Probablemente me haya faltado en los primeros años de formación una asignatura llamada “Aprender a jugar en serio”. O que, al menos, existiera un “El gran juego de la vida para dummies”. Tardé mucho tiempo en advertir que los juegos de mi infancia eran preludios de la adultez, desperdigados como piezas de rompecabezas que sólo en la práctica he podido recoger para darles un sentido. Y aun así, soy incapaz de completarlo; cada vez hay algo que no termino de comprender.

Herencia de mi recreación solitaria, le creo a quienquiera que me explique algunas reglas, convencida de no conocerlas. Sintiéndome tan inadecuada como cuando el voto de la mayoría decretaba que jugaríamos a algo que yo no quería, he permitido que me hagan trampa o aceptado que me dejaron ganar. Ser un buen jugador es, luego, tener la suspicacia necesaria para advertir el reglamento oculto en cada situación; ser conscientes de que los juegos se actualizan, cambian; reconocer que con algunas personas nos divertimos más que con otras.
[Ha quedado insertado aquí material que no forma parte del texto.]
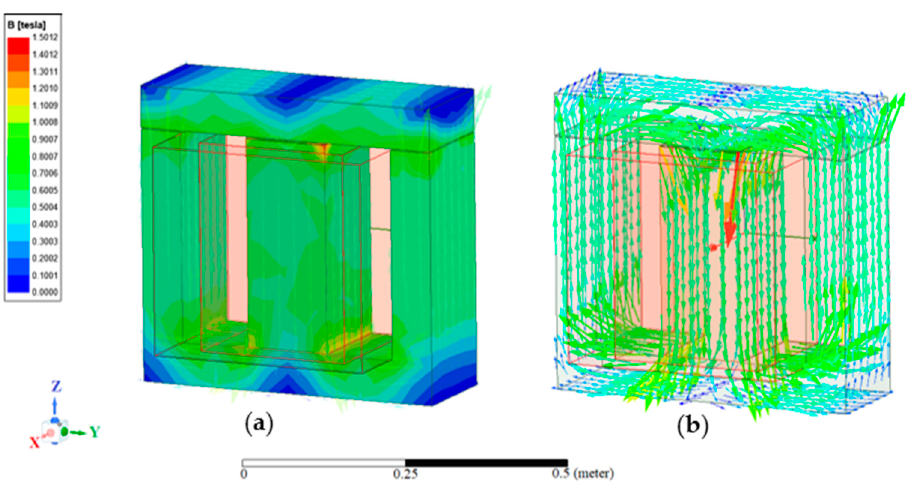
Figure 3. The flux density on the surface of the conventional transformer’s core ( a ) and its flux density vector representation ( b ).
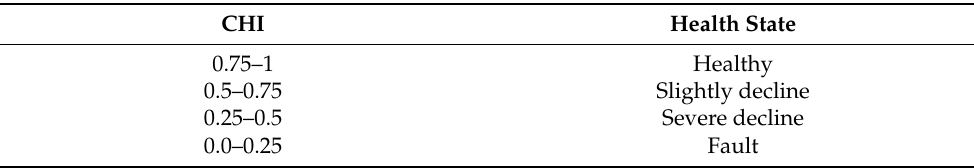
Table 1. System comprehensive health index range.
Quisiera pensar la vida con la seriedad con que pensaba el juego en la infancia: espacio donde la cama era un transporte futurista y el piso, lava ardiente. Al crecer, fui olvidando ese lenguaje; las convenciones y los protocolos se apoderaron de mí. Ahora pierdo por fingir que no estoy jugando aun cuando la partida sigue en marcha.

En realidad, creo que ya estoy resignándome a las habilidades lúdicas no adquiridas. Mi adultez ha sido como la caja de un juego de mesa nuevo al que, una vez abierto, descubrí que le faltaban algunas piezas y el instructivo, pero me las he apañado bien. Mi modo de ser me ha permitido fabricar ciertas reglas, inventar nuevas diversiones o versiones alternativas de las que conozco; buscar otras formas, creerlas posibles. Después de todo, al menos ahora puedo reírme cuando pierdo algunas partidas.